Transcribe the stretch of lines from the line containing "After each view, print" through the line containing "dist [-0.002759, -0.000370]", character for character.

= Supplied entries =
==============================

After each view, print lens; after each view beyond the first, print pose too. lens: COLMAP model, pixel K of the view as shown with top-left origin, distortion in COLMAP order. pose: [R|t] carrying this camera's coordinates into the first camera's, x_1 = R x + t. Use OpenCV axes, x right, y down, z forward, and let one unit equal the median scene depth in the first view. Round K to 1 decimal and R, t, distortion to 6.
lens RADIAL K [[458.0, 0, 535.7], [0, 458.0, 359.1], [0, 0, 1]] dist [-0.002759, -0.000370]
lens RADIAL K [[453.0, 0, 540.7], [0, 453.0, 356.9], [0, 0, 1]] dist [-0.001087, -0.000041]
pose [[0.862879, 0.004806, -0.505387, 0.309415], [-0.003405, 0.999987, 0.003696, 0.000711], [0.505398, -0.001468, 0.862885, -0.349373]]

==============================

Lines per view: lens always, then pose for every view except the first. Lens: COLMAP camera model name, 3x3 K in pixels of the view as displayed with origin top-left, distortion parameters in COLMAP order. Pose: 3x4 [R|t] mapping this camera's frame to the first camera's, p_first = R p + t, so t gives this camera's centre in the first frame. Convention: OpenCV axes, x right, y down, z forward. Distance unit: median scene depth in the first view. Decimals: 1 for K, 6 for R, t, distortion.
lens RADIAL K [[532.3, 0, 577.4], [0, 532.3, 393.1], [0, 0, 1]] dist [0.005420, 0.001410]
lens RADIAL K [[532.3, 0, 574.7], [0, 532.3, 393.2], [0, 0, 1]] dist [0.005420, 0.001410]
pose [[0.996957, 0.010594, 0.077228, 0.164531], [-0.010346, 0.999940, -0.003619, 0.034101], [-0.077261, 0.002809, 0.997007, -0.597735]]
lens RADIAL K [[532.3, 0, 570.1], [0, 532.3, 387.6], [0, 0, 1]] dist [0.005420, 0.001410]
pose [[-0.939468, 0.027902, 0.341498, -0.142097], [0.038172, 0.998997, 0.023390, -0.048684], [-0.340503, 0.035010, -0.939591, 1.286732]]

==============================

= Response =
After each view, print lens; after each view beyond the first, print pose too. lens: COLMAP model, pixel K of the view as shown with top-left origin, distortion in COLMAP order. pose: [R|t] carrying this camera's coordinates into the first camera's, x_1 = R x + t. Use OpenCV axes, x right, y down, z forward, and let one unit equal the median scene depth in the first view. Round K to 1 decimal and R, t, distortion to 6.
lens RADIAL K [[458.0, 0, 535.7], [0, 458.0, 359.1], [0, 0, 1]] dist [-0.002759, -0.000370]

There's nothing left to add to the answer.